Don't iterate over the output of find. The problem you are experiencing is a typical consequence of that.

Your example is a bit tricky due to the file renaming. One not very efficient but safe way to do it is with the -exec option of find, and an additional sh per each file, like this:

find . -type f -iname "*.jpg" -exec sh -c 'echo convert "$1" -resize 800x800\> /home/user/thumbs/"${1%.jpg}_thumb.jpg"' -- {} \;

If you didn't mind using the same name (with .jpg suffix instead of _thumb.jpg), then this simple form would work, and be much more efficient:

find . -type f -iname "*.jpg" -exec echo convert "{}" -resize 800x800\> /home/user/thumbs/"{}" \;

I added echo statements there to check the output before executing the commands. Remove them if the output looks good.

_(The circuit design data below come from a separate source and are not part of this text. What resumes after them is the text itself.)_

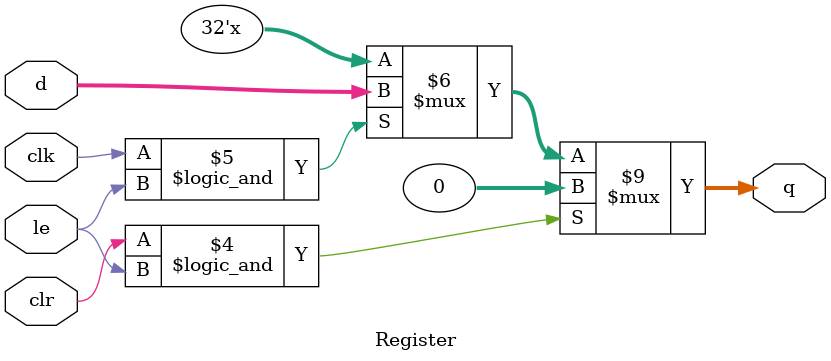
<source format=v>
module Register(
	input [31:0] d, 
	output reg [31:0] q, 
	input clr, 
	input clk, 
	input le);
		// assign
	//Assuming active high & async clear
	always @ (clk or le)
		begin
			if(clr == 1 && le == 1)
				q <= 0;
			else if(clk && le)
				q <= d;
		end
endmodule

</source>
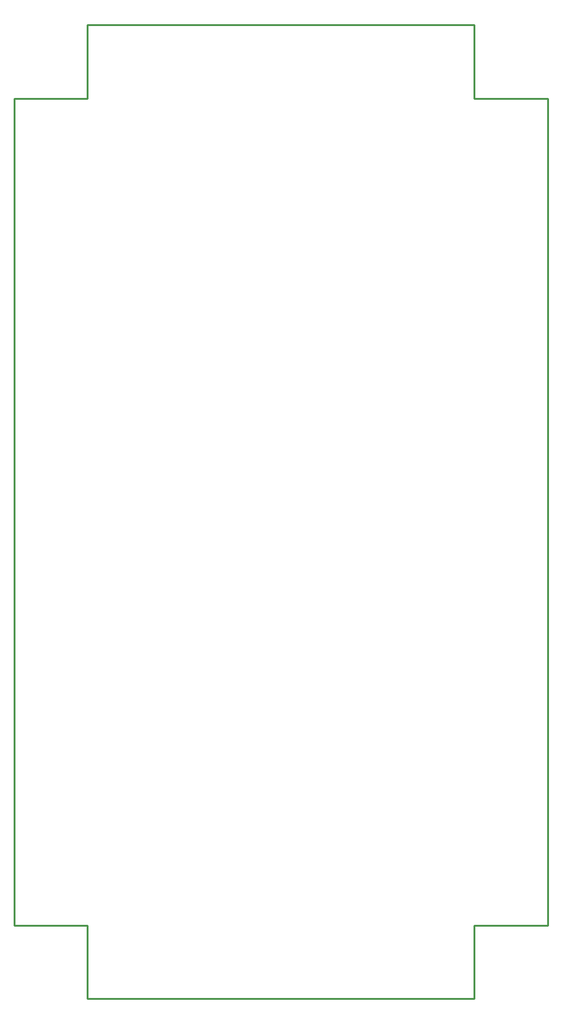
<source format=gm1>
G04*
G04 #@! TF.GenerationSoftware,Altium Limited,Altium Designer,20.2.6 (244)*
G04*
G04 Layer_Color=16711935*
%FSLAX25Y25*%
%MOIN*%
G70*
G04*
G04 #@! TF.SameCoordinates,9385ED74-4294-42B6-9646-82B243174D78*
G04*
G04*
G04 #@! TF.FilePolarity,Positive*
G04*
G01*
G75*
%ADD10C,0.01000*%
D10*
X287402Y39511D02*
Y484132D01*
X247632Y39511D02*
X287402D01*
X247632Y141D02*
Y39511D01*
X39370Y-0D02*
X247632Y0D01*
X-0Y39370D02*
X-0Y483989D01*
X39368Y523622D02*
X247489D01*
X-2Y483989D02*
X39368Y483989D01*
Y523359D01*
X247488Y484132D02*
X247489Y523502D01*
X247488Y484132D02*
X286859D01*
X0Y39370D02*
X39370D01*
X39370Y0D02*
X39370Y39370D01*
M02*

</source>
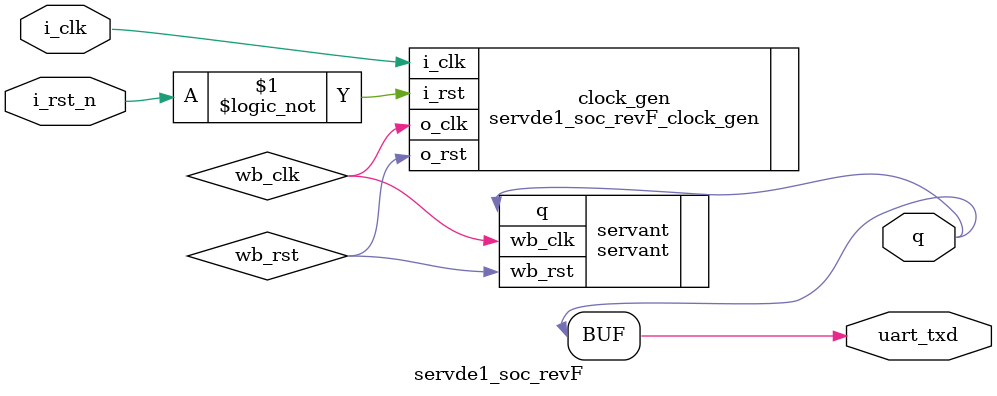
<source format=v>
`default_nettype none
module servde1_soc_revF
(
 input wire 	   i_clk,
 input wire 	   i_rst_n,
 output wire 	   q,
 output wire 	   uart_txd);

   parameter memfile = "zephyr_hello.hex";
   parameter memsize = 8192;

   wire      wb_clk;
   wire      wb_rst;

   assign uart_txd = q;

   servde1_soc_revF_clock_gen clock_gen
     (.i_clk (i_clk),
      .i_rst (!i_rst_n),
      .o_clk (wb_clk),
      .o_rst (wb_rst));

   servant
     #(.memfile (memfile),
       .memsize (memsize))
   servant
     (.wb_clk (wb_clk),
      .wb_rst (wb_rst),
      .q      (q));

endmodule

</source>
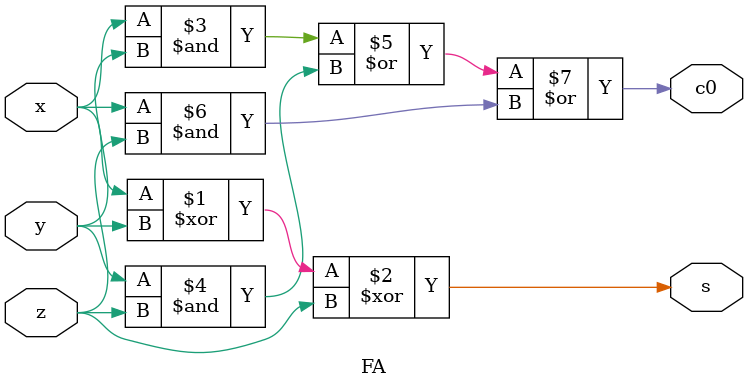
<source format=v>
`timescale 10ns / 1ps



module Multi_4X3bit(
    input [2:0] a,
    input [3:0] b,
    output [6:0] c
    );
    wire [15:0] w;
    wire cin=1'b0;
    and G1(c[0],b[0],a[0]);
    and G2(w[1],b[1],a[0]);
    and G3(w[2],b[2],a[0]);
    and G4(w[3],b[3],a[0]);
    and G5(w[4],b[0],a[1]);
    and G6(w[5],b[1],a[1]);
    and G7(w[6],b[2],a[1]);
    and G8(w[7],b[3],a[1]);
    and G9(w[12],b[0],a[2]);
    and G10(w[13],b[1],a[2]);
    and G11(w[14],b[2],a[2]);
    and G12(w[15],b[3],a[2]);
    
RCA m1(.s({w[10:8],c[1]}), .c4(w[11]), .a({1'b0,w[3:1]}), .b(w[7:4]), .c0(cin)); 
RCA m2(.s(c[5:2]), .c4(c[6]), .a({1'b0,w[10:8]}), .b(w[15:12]), .c0(w[11]));
    
    
endmodule


module RCA(
    input [3:0] a,
    input [3:0] b,
    input c0,
    output [3:0] s,
    output c4
    );
 wire c1,c2,c3;
 
    FA FA1(.s(s[0]), .c0(c1), .x(a[0]), .y(b[0]), .z(c0));
    FA FA2(.s(s[1]), .c0(c2), .x(a[1]), .y(b[1]), .z(c1));
    FA FA3(.s(s[2]), .c0(c3), .x(a[2]), .y(b[2]), .z(c2));
    FA FA4(.s(s[3]), .c0(c4), .x(a[3]), .y(b[3]), .z(c3));
    
endmodule

module FA(s,c0,x,y,z);
output s,c0;
input x,y,z;

assign s=(x^y^z);
assign c0=((x&y)|(y&z)|(x&z));

endmodule

</source>
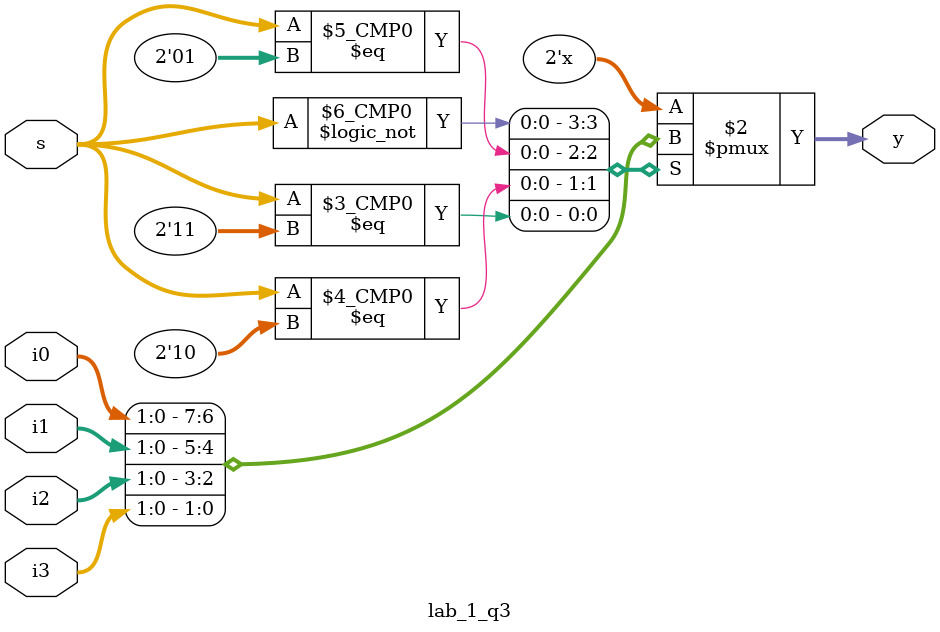
<source format=v>
`timescale 1ns / 1ps

module lab_1_q3(
    input [1:0]i0, i1, i2, i3,
    input [1:0]s,
    output reg [1:0]y
    );
    
    always@(*)
    begin
        case(s)
            2'b00: y = i0;
            2'b01: y = i1;
            2'b10: y = i2;
            2'b11: y = i3;
            default: y = 2'bxx;
        endcase
    end
endmodule

</source>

You could use more advanced options like -set combined with percent escapes (namely %t to extract the filename without directory or extension) to do the resize, rename and move of each file with a single convert invocation:

find . -type f -iname \*.jpg -exec convert {} -resize 800x800\> \
-set filename:name '%t' '/home/user/thumbs/%[filename:name]_thumb.jpg' \;

In your solution the file names got split on the default $IFS which includes spaces.

Try the following:

while IFS= read -rd '' f; do

    convert ./"$f" -resize 800x800\> ./"${f%.jpg}_thumb.jpg"
    mv ./"${f%.jpg}_thumb.jpg" /home/user/thumbs/

done < <(find . -type f -iname "*.jpg" -print0)

The find prints the file names separated by null bytes (\0) and using -d '' you set the delimiter of read to the same.